15 (2.372a) Probably in the dealings of these citizens with one another: Adeimantus’ inference about where to “locate” justice in the ideal community is borne out in the discussion at 4.432d-434a.
16 (2.372e) But if you wish also to see a State at fever-heat, I have no objection: Despite Socrates’ reservations concerning the “fevered” and “unhealthy” condition of a city that provides for more than its citizens’ most basic needs, the refinements Glaucon asks for are in fact crucial to Socrates’ conceptual izations of the ideal city-state and thus of justice itself, since they enable him to posit the need in the “fevered” city for a force of specialized warriors—that is, the guardians (2.374d), whose education and way of life become a principal focus of Republic.
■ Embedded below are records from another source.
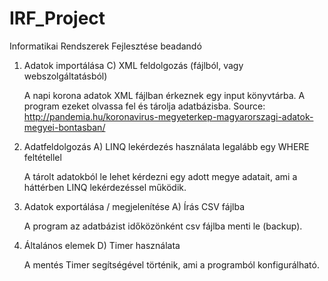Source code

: # IRF_Project
Informatikai Rendszerek Fejlesztése beadandó

1. Adatok importálása
C) XML feldolgozás (fájlból, vagy webszolgáltatásból)

    A napi korona adatok XML fájlban érkeznek egy input könyvtárba. A program ezeket olvassa fel és tárolja adatbázisba.
    Source: http://pandemia.hu/koronavirus-megyeterkep-magyarorszagi-adatok-megyei-bontasban/

2. Adatfeldolgozás
A) LINQ lekérdezés használata legalább egy WHERE feltétellel

    A tárolt adatokból le lehet kérdezni egy adott megye adatait, ami a háttérben LINQ lekérdezéssel működik.

3. Adatok exportálása / megjelenítése
A) Írás CSV fájlba

    A program az adatbázist időközönként csv fájlba menti le (backup).

4. Általános elemek
D) Timer használata

    A mentés Timer segítségével történik, ami a programból konfigurálható.
   
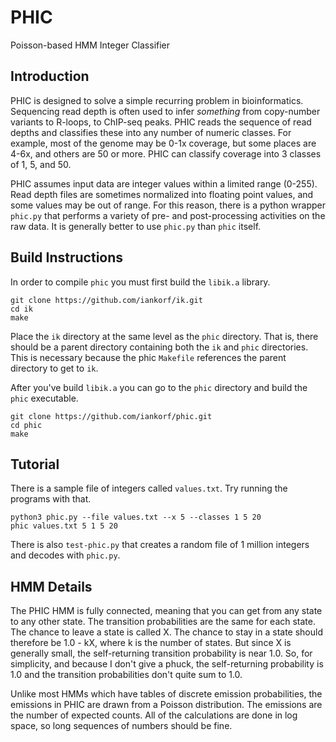 PHIC
====

Poisson-based HMM Integer Classifier

## Introduction ##

PHIC is designed to solve a simple recurring problem in bioinformatics.
Sequencing read depth is often used to infer _something_ from
copy-number variants to R-loops, to ChIP-seq peaks. PHIC reads the
sequence of read depths and classifies these into any number of numeric
classes. For example, most of the genome may be 0-1x coverage, but some
places are 4-6x, and others are 50 or more. PHIC can classify coverage
into 3 classes of 1, 5, and 50.

PHIC assumes input data are integer values within a limited range
(0-255). Read depth files are sometimes normalized into floating point
values, and some values may be out of range. For this reason, there is a
python wrapper `phic.py` that performs a variety of pre- and
post-processing activities on the raw data. It is generally better to
use `phic.py` than `phic` itself.

## Build Instructions ##

In order to compile `phic` you must first build the `libik.a` library.

	git clone https://github.com/iankorf/ik.git
	cd ik
	make

Place the `ik` directory at the same level as the `phic` directory. That
is, there should be a parent directory containing both the `ik` and
`phic` directories. This is necessary because the phic `Makefile`
references the parent directory to get to `ik`.

After you've build `libik.a` you can go to the `phic` directory and
build the `phic` executable.

	git clone https://github.com/iankorf/phic.git
	cd phic
	make

## Tutorial ##

There is a sample file of integers called `values.txt`. Try running the
programs with that.

	python3 phic.py --file values.txt --x 5 --classes 1 5 20
	phic values.txt 5 1 5 20

There is also `test-phic.py` that creates a random file of 1 million
integers and decodes with `phic.py`.

## HMM Details ##

The PHIC HMM is fully connected, meaning that you can get from any state
to any other state. The transition probabilities are the same for each
state. The chance to leave a state is called X. The chance to stay in a
state should therefore be 1.0 - kX, where k is the number of states. But
since X is generally small, the self-returning transition probability is
near 1.0. So, for simplicity, and because I don't give a phuck, the
self-returning probability is 1.0 and the transition probabilities don't
quite sum to 1.0.

Unlike most HMMs which have tables of discrete emission probabilities,
the emissions in PHIC are drawn from a Poisson distribution. The
emissions are the number of expected counts. All of the calculations are
done in log space, so long sequences of numbers should be fine.

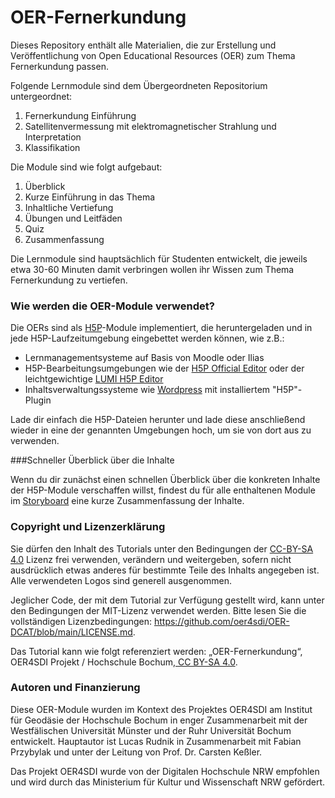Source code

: # OER-Fernerkundung          

Dieses Repository enthält alle Materialien, die zur Erstellung und Veröffentlichung von Open Educational Resources (OER) zum Thema Fernerkundung passen. 

Folgende Lernmodule sind dem Übergeordneten Repositorium untergeordnet:

1. Fernerkundung Einführung
2. Satellitenvermessung mit elektromagnetischer Strahlung und Interpretation
3. Klassifikation

Die Module sind wie folgt aufgebaut:

1. Überblick
2. Kurze Einführung in das Thema
3. Inhaltliche Vertiefung
4. Übungen und Leitfäden
5. Quiz
6. Zusammenfassung 

Die Lernmodule sind hauptsächlich für Studenten entwickelt, die jeweils etwa 30-60 Minuten damit verbringen wollen ihr Wissen zum Thema Fernerkundung zu vertiefen.

### Wie werden die OER-Module verwendet?

Die OERs sind als [H5P](https://h5p.org/)-Module implementiert, die heruntergeladen und in jede H5P-Laufzeitumgebung eingebettet werden können, wie z.B.: 
- Lernmanagementsysteme auf Basis von Moodle oder Ilias 
- H5P-Bearbeitungsumgebungen wie der [H5P Official Editor](https://h5p.org/) oder der leichtgewichtige [LUMI H5P Editor](https://lumi.education/)
- Inhaltsverwaltungssysteme wie [Wordpress](https://wordpress.com/) mit installiertem "H5P"-Plugin

Lade dir einfach die H5P-Dateien herunter und lade diese anschließend wieder in eine der genannten Umgebungen hoch, um sie von dort aus zu verwenden.

###Schneller Überblick über die Inhalte

Wenn du dir zunächst einen schnellen Überblick über die konkreten Inhalte der H5P-Module verschaffen willst, findest du für alle enthaltenen Module im [Storyboard](/StoryBoard.md) eine kurze Zusammenfassung der Inhalte. 

### Copyright und Lizenzerklärung

Sie dürfen den Inhalt des Tutorials unter den Bedingungen der [CC-BY-SA 4.0](https://creativecommons.org/licenses/by-sa/4.0/deed.de) Lizenz frei verwenden, verändern und weitergeben, sofern nicht ausdrücklich etwas anderes für bestimmte Teile des Inhalts angegeben ist. Alle verwendeten Logos sind generell ausgenommen. 

Jeglicher Code, der mit dem Tutorial zur Verfügung gestellt wird, kann unter den Bedingungen der MIT-Lizenz verwendet werden. Bitte lesen Sie die vollständigen Lizenzbedingungen: https://github.com/oer4sdi/OER-DCAT/blob/main/LICENSE.md.

Das Tutorial kann wie folgt referenziert werden: „OER-Fernerkundung“, OER4SDI Projekt / Hochschule Bochum,[ CC BY-SA 4.0](https://creativecommons.org/licenses/by-sa/4.0/legalcode.en).


### Autoren und Finanzierung

Diese OER-Module wurden im Kontext des Projektes OER4SDI am Institut für Geodäsie der Hochschule Bochum in enger Zusammenarbeit mit der Westfälischen Universität Münster und der Ruhr Universität Bochum entwickelt. Hauptautor ist Lucas Rudnik in Zusammenarbeit mit Fabian Przybylak und unter der Leitung von Prof. Dr. Carsten Keßler.

Das Projekt OER4SDI wurde von der Digitalen Hochschule NRW empfohlen und wird durch das Ministerium für Kultur und Wissenschaft NRW gefördert.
17 (2.374c) But is war an art so easily acquired that a man may be a warrior who is also a husbandman [that is, a farmer], or shoemaker, or other artisan [?]: Greek city-states, including Athens, did not have professional standing armies during the archaic and classical periods. Rather, citizens were called up for service at times of need, and even the elite warriors of Sparta had interests aside from their military duties, insofar as they were landown ers and therefore “farmers.” Although the Peloponnesian War brought about a marked increase in the number of mercenary soldiers and began a trend toward military professionalism, relatively few men in Plato’s day were full-time professional soldiers. The army of “guardians” that Socrates envisions would have been unprecedented.